#### ЗАДАНИЕ A:
Сколько лет спустя после Гаутамы жил Нагасена, если верить отрывку?
##############################
У врат Молчания - Александр Мень 17 стр.


Из-за отказа Будды дать ясный ответ о душе многие буддисты последующих поколений расшифровывали его молчание в самом радикально-отрицательном смысле. Знаменитый индийский мудрец Нагасена, живший через 300 лет после Гаутамы, ярче всех выразил эту тенденцию. В беседе с греческим царем Милиндой он облек в популярную форму свои воззрения, которые века спустя возродятся в философии Юма и Рассела/28/.

Царь Милинда был немало изумлен, ознакомившись с причудливым учением буддийского философа, который, не смущаясь никакими парадоксами, проповедовал отсутствие какой бы то ни было постоянной сущности, в частности - индивидуальной души.

- Вы говорите, что ваши братья по ордену называют вас Нагасеной. Но что же такое Нагасена? Не хотите ли вы сказать, что волосы на голове - это Нагасена?
##############################
#### ЗАДАНИЕ B:
Перепиши все записи ниже, заменив «chart» на «graph», а остальное оставь как есть. Картинки в ответ не включай.

#### ЗАПИСИ:
##############################
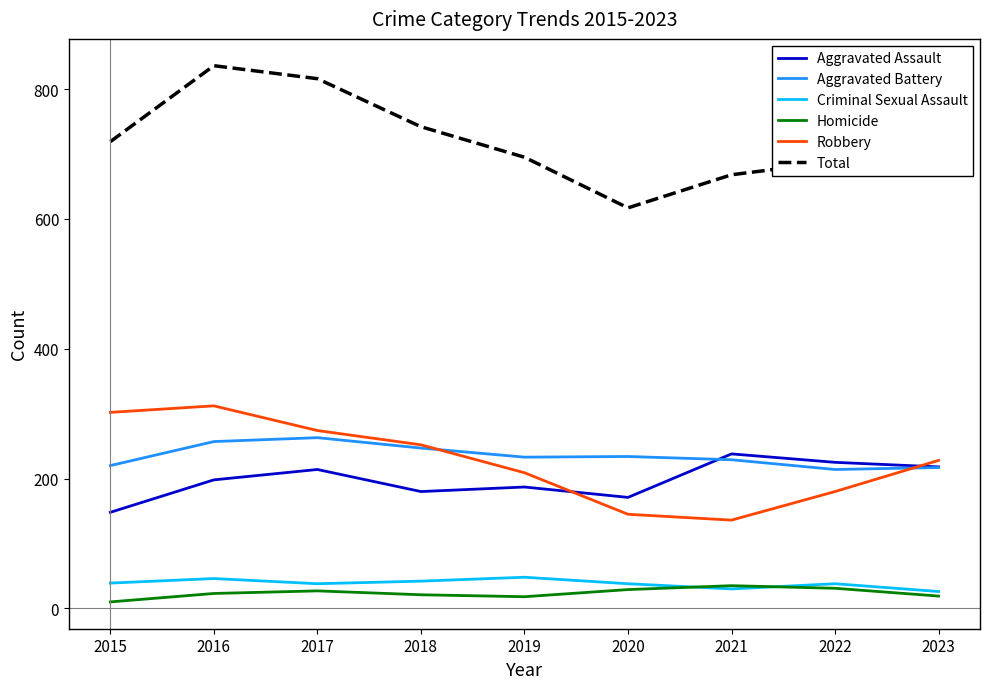

How many lines are shown in the chart?

6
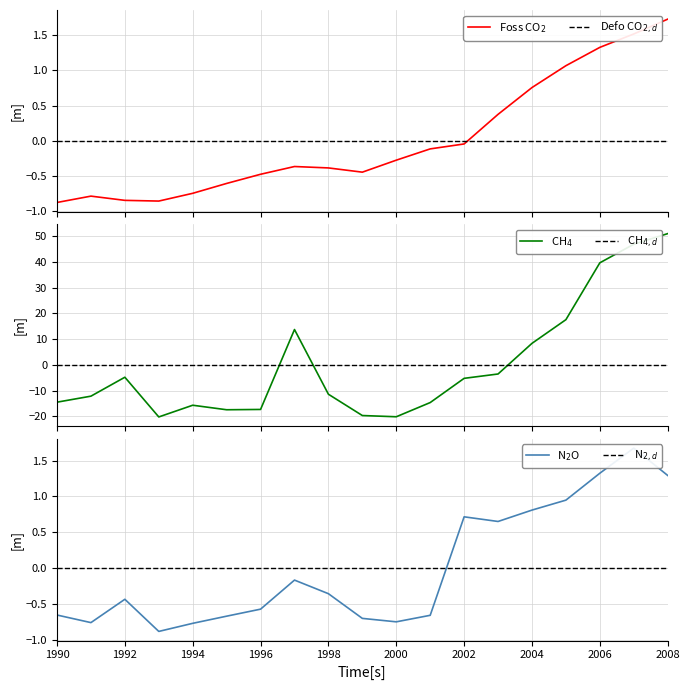

What is the sum of the Foss CO2 (Pg C) values at 1999 and 2003?

-0.1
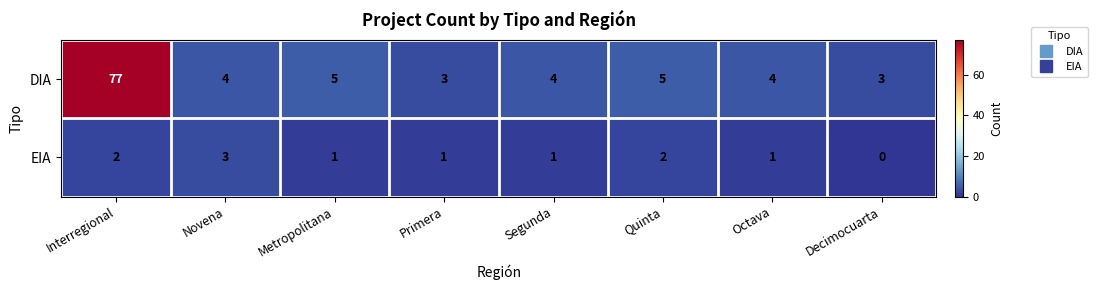

Reading left to right, extract all data points from this chart.

DIA: 77	4	5	3	4	5	4	3
EIA: 2	3	1	1	1	2	1	0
##############################
#### РЕЗУЛЬТАТ A:
Через 300 лет после Гаутамы.

#### РЕЗУЛЬТАТ B:
How many lines are shown in the graph?

6

What is the sum of the Foss CO2 (Pg C) values at 1999 and 2003?

-0.1

Reading left to right, extract all data points from this graph.

DIA: 77	4	5	3	4	5	4	3
EIA: 2	3	1	1	1	2	1	0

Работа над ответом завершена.